Police Officer William Potts used railroad signals, with an amber light added, to conrol traffic When motorcars arrived. His manually controlled electric traffic lights were first installed in Detroit, Michigan, in 1920. The first automated traffic light was introduced later in 1920 by Garrett Morgan and first used in Cleveland, Ohio.
The development of motor-car construction was rapid and led to the introduction of a public motor-car service in the streets of affluent Bournemouth as early as c.1900, and by 1905, motor-buses began to make an appearance in large towns, closely followed by taxi-cabs.
it was only after the Great War of 1914-18 that road transport emerged as a force to seriously rival the railways as it was realised that the carriage of freight by road involved only a single journey without the need for trans-shipment. Motor-coach companies attracted customers from the railways on long-distance journeys and both trends progressed to the extent where they affected the dividends of railway companies.
Between the two World Wars, freight vehicles were petrol driven on four pneumatic tyres, six in the case of heavier vehicles. Most often they were constructed as a single unit, but sometimes consisted of a driver's cab and power unit and a seperate trailer. Steam-powered wagons with sold rubber tyres (which had fallen out of use otherwise) were still used for the transport of particularly heavy loads.

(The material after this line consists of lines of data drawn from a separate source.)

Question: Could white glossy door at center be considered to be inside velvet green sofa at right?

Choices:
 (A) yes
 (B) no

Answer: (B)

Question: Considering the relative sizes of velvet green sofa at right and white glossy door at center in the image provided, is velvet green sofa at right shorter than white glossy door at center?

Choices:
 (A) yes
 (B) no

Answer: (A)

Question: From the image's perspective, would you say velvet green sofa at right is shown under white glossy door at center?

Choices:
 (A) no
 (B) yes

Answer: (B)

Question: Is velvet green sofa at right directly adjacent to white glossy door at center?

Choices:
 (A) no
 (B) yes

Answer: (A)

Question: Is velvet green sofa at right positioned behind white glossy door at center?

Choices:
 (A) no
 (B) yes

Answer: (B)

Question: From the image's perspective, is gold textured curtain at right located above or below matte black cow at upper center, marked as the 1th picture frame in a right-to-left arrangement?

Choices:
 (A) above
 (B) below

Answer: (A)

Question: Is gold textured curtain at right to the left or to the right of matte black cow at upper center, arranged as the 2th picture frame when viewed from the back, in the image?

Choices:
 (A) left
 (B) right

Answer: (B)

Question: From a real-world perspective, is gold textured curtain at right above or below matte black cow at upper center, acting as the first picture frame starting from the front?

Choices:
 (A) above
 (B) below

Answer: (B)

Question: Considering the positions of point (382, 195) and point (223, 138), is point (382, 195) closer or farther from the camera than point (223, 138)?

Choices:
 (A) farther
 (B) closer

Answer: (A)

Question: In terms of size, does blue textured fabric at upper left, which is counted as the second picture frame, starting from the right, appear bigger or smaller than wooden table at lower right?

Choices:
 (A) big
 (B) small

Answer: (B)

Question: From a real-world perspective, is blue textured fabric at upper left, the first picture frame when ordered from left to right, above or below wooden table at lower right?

Long-distance passenger travel saw the emergance of long-wheelbase single-deck buses with four or six wheels and well-sprung for passenger comfort.
| By the time a scheme had been put forward in November 1933 to convert London's tram routes to trolley-bus routes, the trolley-buses had largely superceded trams in the provinces. |
In larger towns and cities, electrically-powered trolley-buses replaced earlier tramcars. Unlike their predecessors, trolley-buses could be driven in either direction by having a driver's cab at either end and, the layout of their over-head power supply cables permitting, were able to run close to the pavement to pick up and set off their passengers.